6. You should be humbled by your sins but not be depressed by them because God is a forgiving Father. The author continues,

God is not pleased with grief for grief, God is not pleased with sorrow for sorrow. The purpose of all our sorrow and grief is, to embitter our sin to us, to make us prize Jesus Christ, to wean us from the delights and pleasures of the creature, to reveal the deceitfulness and naughtiness of our own hearts (79).
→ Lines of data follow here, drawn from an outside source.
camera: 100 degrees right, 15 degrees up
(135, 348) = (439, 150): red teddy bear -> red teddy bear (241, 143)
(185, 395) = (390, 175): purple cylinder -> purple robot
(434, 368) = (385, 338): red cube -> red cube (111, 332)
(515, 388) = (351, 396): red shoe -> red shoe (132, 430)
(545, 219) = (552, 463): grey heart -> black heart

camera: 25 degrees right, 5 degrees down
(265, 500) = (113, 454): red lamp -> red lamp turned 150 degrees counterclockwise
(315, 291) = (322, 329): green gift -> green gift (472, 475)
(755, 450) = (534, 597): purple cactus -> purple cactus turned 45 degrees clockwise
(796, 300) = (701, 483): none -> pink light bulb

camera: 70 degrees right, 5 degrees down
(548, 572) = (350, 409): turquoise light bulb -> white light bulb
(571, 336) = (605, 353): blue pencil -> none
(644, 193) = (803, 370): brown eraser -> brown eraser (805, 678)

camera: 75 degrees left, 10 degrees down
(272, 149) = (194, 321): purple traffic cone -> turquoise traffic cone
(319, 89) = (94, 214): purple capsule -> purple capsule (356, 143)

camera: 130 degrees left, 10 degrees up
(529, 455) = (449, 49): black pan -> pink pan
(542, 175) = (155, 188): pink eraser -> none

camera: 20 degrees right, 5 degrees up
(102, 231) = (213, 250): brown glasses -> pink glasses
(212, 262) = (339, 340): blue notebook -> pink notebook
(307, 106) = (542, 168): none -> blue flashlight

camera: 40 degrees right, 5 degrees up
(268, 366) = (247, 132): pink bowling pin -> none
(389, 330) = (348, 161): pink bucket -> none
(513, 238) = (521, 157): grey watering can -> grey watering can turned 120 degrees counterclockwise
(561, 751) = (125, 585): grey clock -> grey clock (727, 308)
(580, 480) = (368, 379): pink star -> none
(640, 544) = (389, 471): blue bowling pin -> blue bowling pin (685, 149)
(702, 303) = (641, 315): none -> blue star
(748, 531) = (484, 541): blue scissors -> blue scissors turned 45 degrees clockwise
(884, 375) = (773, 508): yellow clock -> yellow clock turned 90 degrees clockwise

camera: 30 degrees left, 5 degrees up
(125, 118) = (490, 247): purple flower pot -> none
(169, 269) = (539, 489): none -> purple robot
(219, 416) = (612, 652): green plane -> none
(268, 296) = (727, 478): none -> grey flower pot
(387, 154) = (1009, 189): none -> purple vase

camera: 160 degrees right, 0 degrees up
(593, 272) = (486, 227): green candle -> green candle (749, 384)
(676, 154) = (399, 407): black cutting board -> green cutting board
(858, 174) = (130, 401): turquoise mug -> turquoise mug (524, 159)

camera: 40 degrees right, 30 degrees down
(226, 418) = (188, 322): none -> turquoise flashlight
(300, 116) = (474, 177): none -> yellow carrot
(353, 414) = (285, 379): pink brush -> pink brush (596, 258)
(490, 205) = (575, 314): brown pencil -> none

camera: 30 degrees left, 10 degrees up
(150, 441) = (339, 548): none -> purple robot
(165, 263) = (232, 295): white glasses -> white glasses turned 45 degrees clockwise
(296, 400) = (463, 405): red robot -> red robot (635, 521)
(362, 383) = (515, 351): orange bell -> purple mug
The difference between humility over sin and depression over sin is the difference between a God-centered view of sin and a man-centered one. Man-centered views of sin bring massive discourgament because one is primarily focused one their own condition and says, “I have sinned; I have thus and thus sinned, and therefore my condition is bad, and if my condition be bad now, it will never be better; Lord what will become of my soul? (81). On the other hand, God-centered views of your sin are primarily focused on sin as an offense against God. Since sin is an offense against the God who is revealed also as a forgiving God, one can be forgiven and humbled for sin instead of discouraged and proud. Discouragement sees only God as Judge, while humility sees God as a just Judge and loving Father. Humility and discouragement have an inverse relationship. Bridge states, “…the more you are discouraged, the less you will be humbled; and the more humbled you are, the less discouraged you will be” (83). Therefore labor to seek true humility by focusing on the God-centered nature of your sin and seeking to know your Father more.